ANGEZEIGTER TEXT -
※ ※ ※

Der Anwohner der Deusener Straße betont, dass es ihm nicht um die „paar Männeken“ geht, die hier normalerweise auf den Bus warten. Sein Unmut richte sich ausschließlich gegen die Freibad-Gäste, die wie Heuschrecken in Deusen einfielen, von denen sich viele einfach nicht zu benehmen wüssten und ihm so wie vielen Anwohnern in den Sommermonaten das Leben zur Hölle machten. „Mit der Haltestelle vor meinem Haus und der Klientel, die hier rein und raus gelassen wird, wird mir alles kaputt gemacht, was ich mit eigenen Händen aufgebaut habe.“

An heißen Sommertagen ist der Stadtteil Deusen im Ausnahmezustand. Das Freibad lockt massenweise Menschen an, teils mit dem Bus, teils mit dem Auto.
An heißen Sommertagen ist der Stadtteil Deusen im Ausnahmezustand. Das Freibad lockt massenweise Menschen an, teils mit dem Bus, teils mit dem Auto. Das Chaos ist für die Anwohner die Hölle. © Uwe von Schirp (Archiv)

Sein Bruder, erzählt der Deusener, habe sein Haus wegen dieser Zustände und mit Rücksicht auf seine kranke Frau bereits verkaufen müssen. „Das war unser Elternhaus. Die Badbesucher sind aufs Dach des Ladenlokals gestiegen und haben an das Fenster geklopft. Meine Schwägerin hat Angstzustände bekommen.“

Viel besser ginge es ihm aber auch nicht an den heißen Sommertagen in Deusen, wenn aufgrund der Menschenmassen, die alle ins Hardenberg-Freibad wollen, Ausnahmezustand in dem kleinen Stadtteil herrscht. „Auch vor meiner Haustür ist dann Chaos“, erzählt der Dortmunder. Zweimal hätten die wartenden Fahrgäste schon seinen Zaun zerstört. „Die lehnen sich oder fliegen dagegen und reißen die Fundamente raus.“

Prügel und Randale

Den Zaun habe er überhaupt nur wegen des Freibad-Übels errichtet. „Die haben auf meinem Rasen campiert, volle Windeln und Pommes-Schalen in den Schacht vor der Souterrainwohnung geworfen“, schildert der Deusener. Mit den Badbesuchern zu reden, sei zwecklos: „Regelmäßig ist mir schon Prügel angeboten worden, wenn ich die Leute angesprochen habe. Von der Polizei ist leider auch keine echte Hilfe zu erwarten.“

Das einzige, was man an diesen Tagen tun könne, sei, die Rollladen hinunterzulassen und die Autos wegzustellen. „Ansonsten springen die auf den Autos herum und ich habe Schäden, für die niemand aufkommt.“

Regelmäßig kommt es am Freibad in Deusen zu chaotischen Situationen.

※ ※ ※

ENTNOMMENES MATERIAL -
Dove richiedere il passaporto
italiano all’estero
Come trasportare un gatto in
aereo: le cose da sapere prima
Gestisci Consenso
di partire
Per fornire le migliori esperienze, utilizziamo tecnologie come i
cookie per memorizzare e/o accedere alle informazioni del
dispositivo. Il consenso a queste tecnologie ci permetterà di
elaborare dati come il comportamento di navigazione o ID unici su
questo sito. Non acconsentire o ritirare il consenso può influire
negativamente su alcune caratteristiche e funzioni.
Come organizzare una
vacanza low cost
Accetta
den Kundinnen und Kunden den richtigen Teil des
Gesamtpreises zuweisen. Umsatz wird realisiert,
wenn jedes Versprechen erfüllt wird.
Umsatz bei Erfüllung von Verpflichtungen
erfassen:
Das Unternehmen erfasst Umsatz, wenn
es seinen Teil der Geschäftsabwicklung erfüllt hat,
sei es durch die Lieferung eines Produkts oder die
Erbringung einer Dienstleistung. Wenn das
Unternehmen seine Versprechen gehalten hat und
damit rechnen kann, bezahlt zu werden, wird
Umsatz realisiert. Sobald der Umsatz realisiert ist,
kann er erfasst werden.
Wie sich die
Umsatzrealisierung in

※ ※ ※

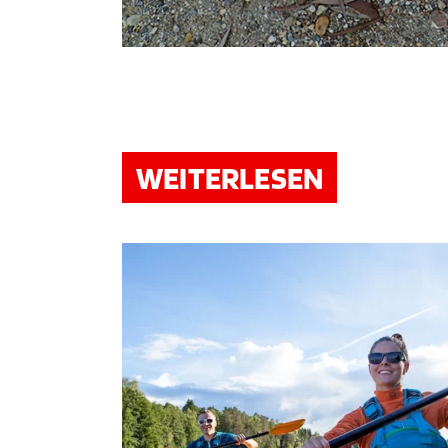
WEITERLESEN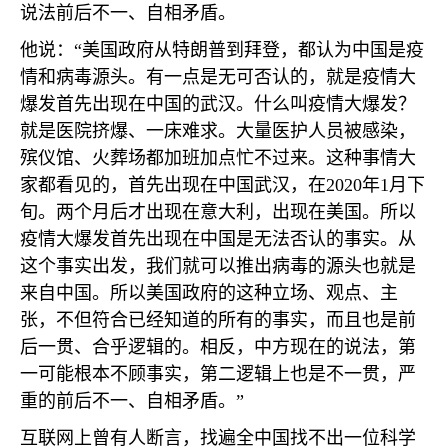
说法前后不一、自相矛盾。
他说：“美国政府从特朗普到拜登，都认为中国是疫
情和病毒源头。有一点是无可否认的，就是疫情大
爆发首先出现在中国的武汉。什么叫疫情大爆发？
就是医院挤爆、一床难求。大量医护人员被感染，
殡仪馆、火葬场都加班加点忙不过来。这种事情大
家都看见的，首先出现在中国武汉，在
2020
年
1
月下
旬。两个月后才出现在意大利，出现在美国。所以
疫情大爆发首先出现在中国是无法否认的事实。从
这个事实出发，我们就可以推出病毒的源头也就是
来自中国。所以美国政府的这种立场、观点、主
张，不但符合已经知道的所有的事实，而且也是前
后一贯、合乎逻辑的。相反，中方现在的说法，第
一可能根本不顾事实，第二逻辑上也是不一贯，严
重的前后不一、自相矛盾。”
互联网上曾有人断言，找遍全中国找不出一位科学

※ ※ ※

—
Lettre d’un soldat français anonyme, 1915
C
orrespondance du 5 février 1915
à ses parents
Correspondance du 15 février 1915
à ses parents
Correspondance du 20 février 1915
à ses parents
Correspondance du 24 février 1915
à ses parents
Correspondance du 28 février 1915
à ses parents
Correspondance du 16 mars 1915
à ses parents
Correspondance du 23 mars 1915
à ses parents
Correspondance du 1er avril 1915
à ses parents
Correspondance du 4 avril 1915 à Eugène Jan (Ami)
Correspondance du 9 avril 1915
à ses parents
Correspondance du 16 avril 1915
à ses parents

※ ※ ※

AUFGABE -
Stimmen die folgenden Aussagen mit dem Text über das Freibad in Deusen überein? Beantworte jede mit Ja oder Nein und zitiere die entscheidenden Worte des Textes wörtlich.
(a) Der Anwohner stört sich vor allem an den Leuten, die dort normalerweise auf den Bus warten.
(b) Wartende Fahrgäste haben den Zaun des Anwohners bereits zweimal zerstört.
(c) Der Anwohner hat seinen Zaun unabhängig von den Freibad-Besuchern errichtet.

LÖSUNG -
(a) Nein: „Sein Unmut richte sich ausschließlich gegen die Freibad-Gäste“
(b) Ja: „Zweimal hätten die wartenden Fahrgäste schon seinen Zaun zerstört.“
(c) Nein: „Den Zaun habe er überhaupt nur wegen des Freibad-Übels errichtet.“